Brands Changing Hands
Amsterdam-based AkzoNobel is the third largest paint company in the world after Sherwin-Williams and PPG. The company has furthered its global reach; it recently acquired the African holdings of Japanese company Kansai Paint, which is listed on the same chart at number eight. Kansai does business in twelve African countries including South Africa, Namibia, Uganda, Zambia, and Zimbabwe. “The transaction includes the Plascon brand, which has more than 100 years of heritage in South Africa,” says AkzoNobel in a press release. “Together with our own Dulux brand, they’re the longest-established paint brands in the region.”
Plascon was first opened in Johannesburg, South Africa, in 1889 and is involved in decorative, industrial, and automotive coatings. Kansai acquired the company in 2011.
Room for Growth
CEOs of the African-based paint companies sold in the transaction have lauded the decision, stating, “We believe that AkzoNobel will be the owner who will elevate the business to the next level, as AkzoNobel … is committed to innovation, workforce development and broader career opportunities, as well as the long-term success of its paint businesses in Africa.”

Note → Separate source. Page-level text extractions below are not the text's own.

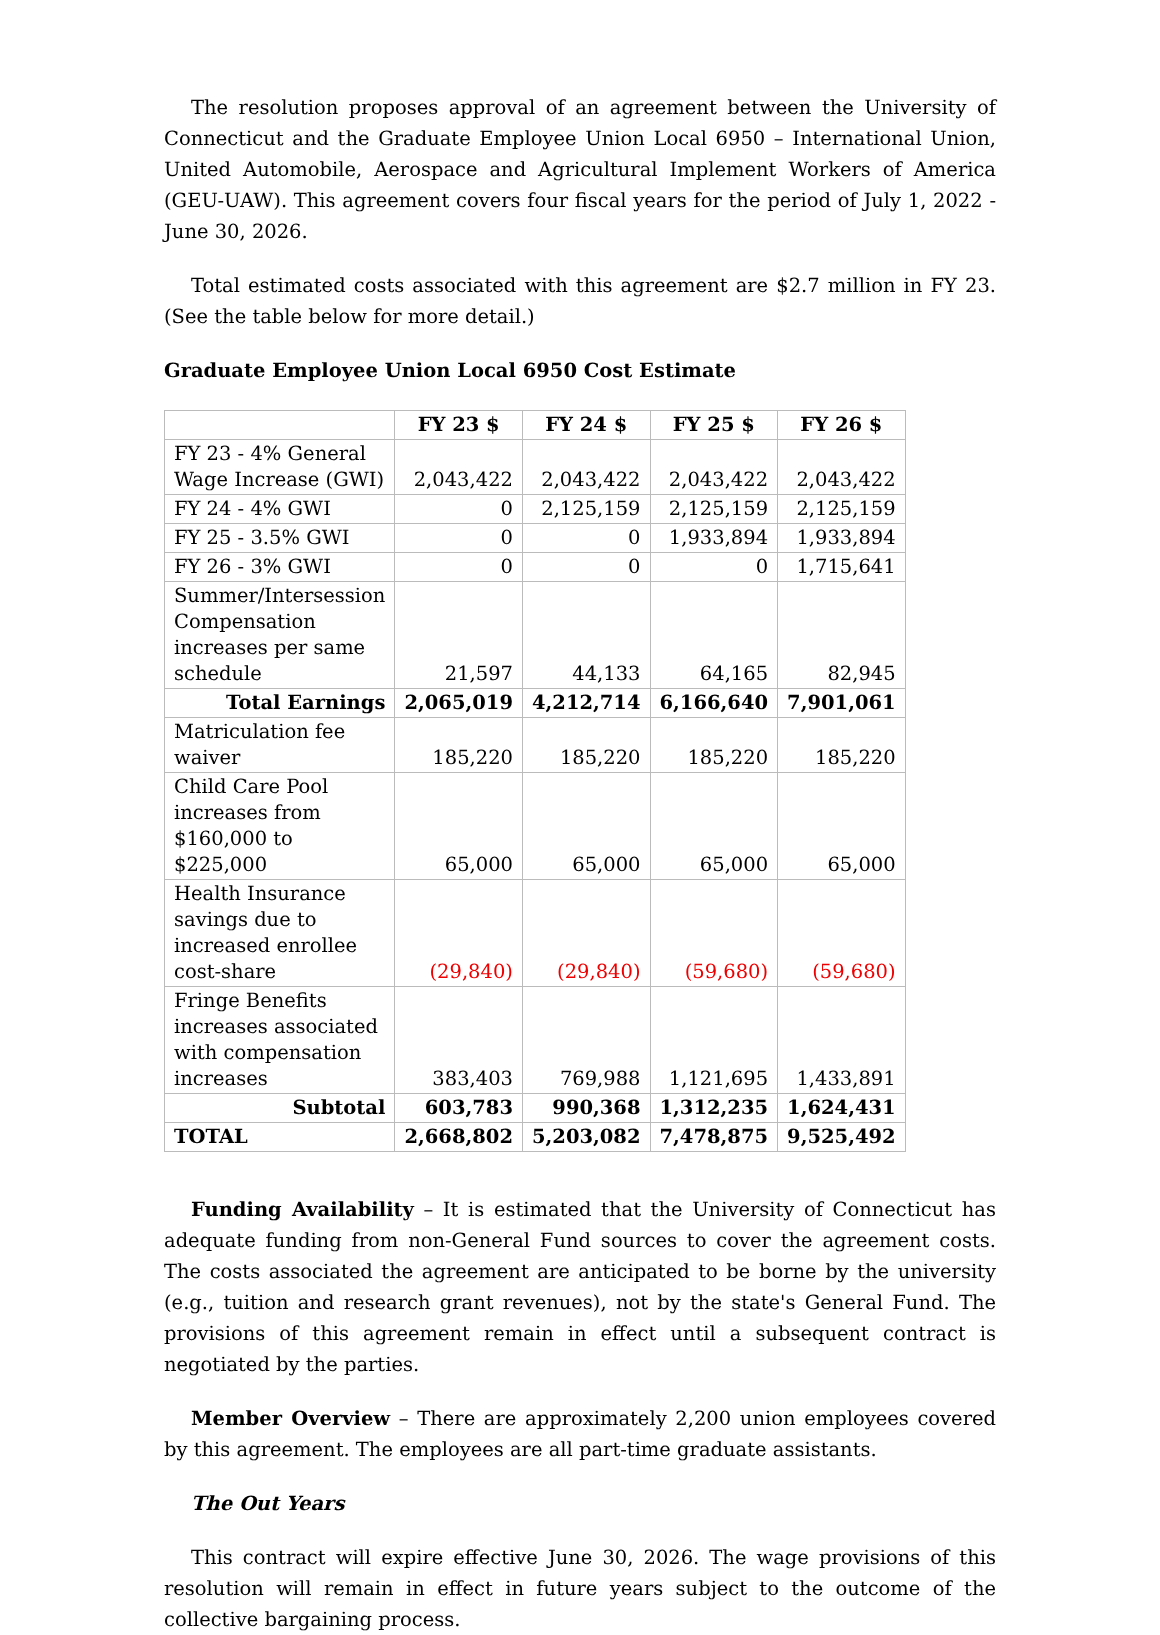The resolution proposes approval of an agreement between the University of Connecticut and the Graduate Employee Union Local 6950 – International Union, United Automobile, Aerospace and Agricultural Implement Workers of America (GEU-UAW). This agreement covers four fiscal years for the period of July 1, 2022 - June 30, 2026.
Total estimated costs associated with this agreement are $2.7 million in FY 23. (See the table below for more detail.)
Graduate Employee Union Local 6950 Cost Estimate
| | FY 23 $ | FY 24 $ | FY 25 $ | FY 26 $ |
| --- | --- | --- | --- | --- |
| FY 23 - 4% General Wage Increase (GWI) | 2,043,422 | 2,043,422 | 2,043,422 | 2,043,422 |
| FY 24 - 4% GWI | 0 | 2,125,159 | 2,125,159 | 2,125,159 |
| FY 25 - 3.5% GWI | 0 | 0 | 1,933,894 | 1,933,894 |
| FY 26 - 3% GWI | 0 | 0 | 0 | 1,715,641 |
| Summer/Intersession Compensation increases per same schedule | 21,597 | 44,133 | 64,165 | 82,945 |
| Total Earnings | 2,065,019 | 4,212,714 | 6,166,640 | 7,901,061 |
| Matriculation fee waiver | 185,220 | 185,220 | 185,220 | 185,220 |
| Child Care Pool increases from $160,000 to $225,000 | 65,000 | 65,000 | 65,000 | 65,000 |
| Health Insurance savings due to increased enrollee cost-share | (29,840) | (29,840) | (59,680) | (59,680) |
| Fringe Benefits increases associated with compensation increases | 383,403 | 769,988 | 1,121,695 | 1,433,891 |
| Subtotal | 603,783 | 990,368 | 1,312,235 | 1,624,431 |
| TOTAL | 2,668,802 | 5,203,082 | 7,478,875 | 9,525,492 |
Funding Availability – It is estimated that the University of Connecticut has adequate funding from non-General Fund sources to cover the agreement costs. The costs associated the agreement are anticipated to be borne by the university (e.g., tuition and research grant revenues), not by the state's General Fund. The provisions of this agreement remain in effect until a subsequent contract is negotiated by the parties.
Member Overview – There are approximately 2,200 union employees covered by this agreement. The employees are all part-time graduate assistants.
The Out Years
This contract will expire effective June 30, 2026. The wage provisions of this resolution will remain in effect in future years subject to the outcome of the collective bargaining process.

“Acquiring Kansai Paint’s activities in the region will help us to further expand our paints and coatings business in Africa and provide a strong platform for future growth,” says AkzoNobel CEO, Thierry Vanlancker. “Kansai Paint shares our commitment to innovation and sustainability, and we look forward to combining our expertise, which will result in a wider range of innovative products and more sustainable solutions for our customers.”
Along with Kansai, AkzoNobel has embarked on a series of paints and coatings acquisitions over the last two years, including Titan Paints in Spain and Portugal, New Nautical Coatings in the US, and most recently, Grupo Orbis in Latin America.
New Nautical Coatings, based in Florida and established in 1978, is a brand of yacht coatings sold in the US as well as the Caribbean and Australasia. AkzoNobel has stated that the North American yacht market is the largest in the world. “Acquiring New Nautical Coatings means we’re now well-positioned to expand our operations in North America and further improve the service levels for our customers,” said a company executive.
The coatings legacy of AkzoNobel goes back to 1792, when Wiert Willem Sikkens began manufacturing wood finishing products to sell to nearby craftsmen. For reference, George Washington was serving his first term in office. The company, eventually known as Akzo, merged with Nobel Industries — which has roots back to 1646 — in 1994 and now operates in about 150 countries. In the USA it is best known for the Sikkens brand, however its American interests in the brand were sold to PPG, which now sells the product as PPG Proluxe. AkzoNobel also sells many products under the Devoe label, a brand founded in the American colonies in 1754.
With a regional headquarters in Nashville, Tennessee, AkzoNobel’s North America operations includes 3,200 employees at more than 30 manufacturing sites, technology labs and business offices. The Top Employers Institute has certified AkzoNobel as a “Top Employer 2020 in the USA.”
Late in the 2010s, the company rejected several offers from PPG, which was interested in acquiring the Dutch company, but as Akzo Nobel rejected a nearly $30 billion offer, the companies remain independent of each other.